*Twoje zadania*
(1) Przepisz dosłownie fragment tekstu o przeszukaniu biur, który zaczyna się od słów „Rzeczniczka prokuratora generalnego Anna”, a kończy na słowach „jakim jest KRS.”.
(2) Wypisz wszystkie osoby, które tekst o przeszukaniu biur podaje z imienia i nazwiska.

*Tekst do czytania*
----------------

Podczas przeszukania biur zastępców rzecznika dyscyplinarnego - sędziów Przemysława Radzika, Michała Lasoty i Jakuba Iwańca - zabezpieczono wszystkie nielegalnie przetrzymywane akta procesowe spraw dyscyplinarnych - poinformowała rzeczniczka Prokuratora Generalnego prokurator Anna Adamiak.
Policja i prokurator weszli w środę bez zapowiedzi do naszej siedziby - poinformowała rano przewodnicząca neo-KRS. Przeszukania przeprowadzono w dawnym budynku Szkoły Głównej Gospodarstwa Wiejskiego przy ul. Rakowieckiej w Warszawie, gdzie mieści się między innymi siedziba Krajowej Rady Sądownictwa.
Rzeczniczka prokuratora generalnego Anna Adamiak podkreśliła jednak, że czynności były przeprowadzane w biurach zastępców rzecznika dyscyplinarnego, które mieszczą się pod adresem Krajowej Rady Sądownictwa, ale nie w pomieszczeniach zajmowanych przez KRS. W związku z tym czynności przeprowadzane przez prokuratora nie mają nic wspólnego z działalnością KRS, nie stanowią więc naruszenia prawa konstytucyjnego organu, jakim jest KRS.
Dodała, że chodziło o biura zastępców rzecznika dyscyplinarnego: Przemysława Radzika, Michała Lasoty i Jakuba Iwańca.

----------------

*Sekcja danych*
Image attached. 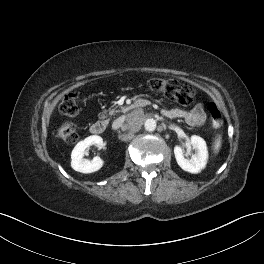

----------------

*Oczekiwane odpowiedzi*
(1)
Rzeczniczka prokuratora generalnego Anna Adamiak podkreśliła jednak, że czynności były przeprowadzane w biurach zastępców rzecznika dyscyplinarnego, które mieszczą się pod adresem Krajowej Rady Sądownictwa, ale nie w pomieszczeniach zajmowanych przez KRS. W związku z tym czynności przeprowadzane przez prokuratora nie mają nic wspólnego z działalnością KRS, nie stanowią więc naruszenia prawa konstytucyjnego organu, jakim jest KRS.

(2) Przemysław Radzik, Michał Lasota, Jakub Iwaniec, Anna Adamiak